Custa-me lá voltar depois de tudo o que se passou.
- E
aqui?
- Física?
Aqui?
-
Seria o mais lógico…
-
Bem…primeiro porque duvido que haja muita gente interessada em aprender física,
fora do contexto universitário, e depois porque após tantos anos a estudar
física, resolvi voltar ao meu sonho antigo.
-
Muito bem. – O diretor abriu a gaveta da secretária e tirou de lá uns papeis. –
Sabe que a remuneração aqui é apenas simbólica, não sabe?
- Sim.
Não é isso que me preocupa.
-
Então muito bem. – Estendeu-lhe os papeis. – Tem aqui um contrato onde explica
as normas de funcionamento da casa, leia com atenção e preencha-o.

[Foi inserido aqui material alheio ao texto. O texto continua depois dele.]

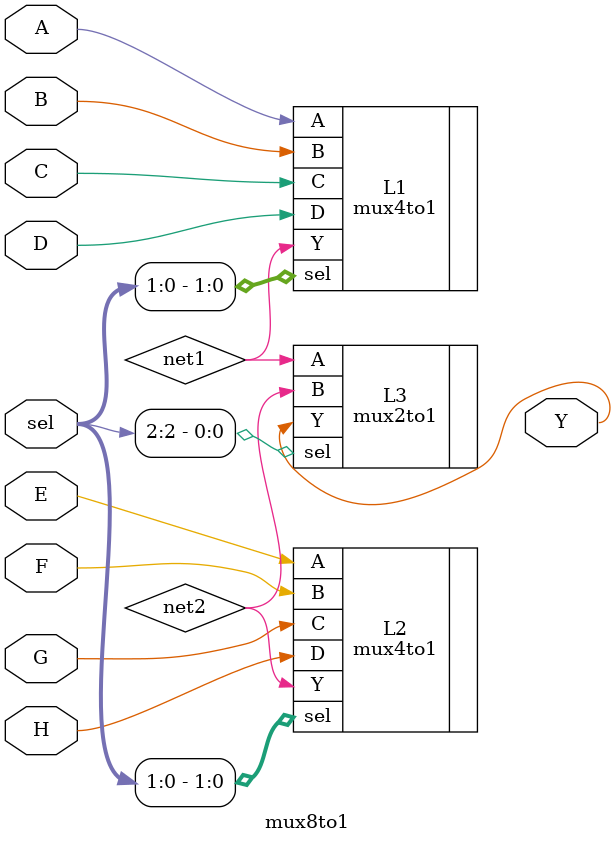
<source format=sv>
module mux8to1(
    input A,
    input B,
    input C,
    input D,
    input E,
    input F,
    input G,
    input H,
    input [2:0] sel,
    output Y
    );
    
    wire net1;
    wire net2;
    

    mux4to1 L1(
        .A(A),
        .B(B),
        .C(C),
        .D(D),
        .sel(sel[1:0]),
        .Y(net1)
    );
    
    mux4to1 L2(
            .A(E),
            .B(F),
            .C(G),
            .D(H),
            .sel(sel[1:0]),
            .Y(net2)
    );
    
    mux2to1 L3(
                .A(net1),
                .B(net2),
                .sel(sel[2]),
                .Y(Y)
    );
    
endmodule
</source>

Quando
estiver pronto, entregue-o à Dona Graçe, dos serviços administrativos e veja
com ela o horário disponível e se lhe convém ou não.
James
aceitou os papeis e levantou-se imitando o diretor que também se tinha
levantado e rodeado a mesa. Estendo-lhe a mão para mais um cumprimento, acompanhou-o
à porta e despediu-se dando-lhe as boas vindas.
-
Obrigado. – James abriu a porta e saiu.
- Já
agora, ficou com ela?
- Com
quem? – Voltou para trás uns passos.
- Com
a miúda. – O diretor sorriu.
- Até
ao fim dos seus dias. – E acenando, voltou-se novamente e saiu em direção à secretaria.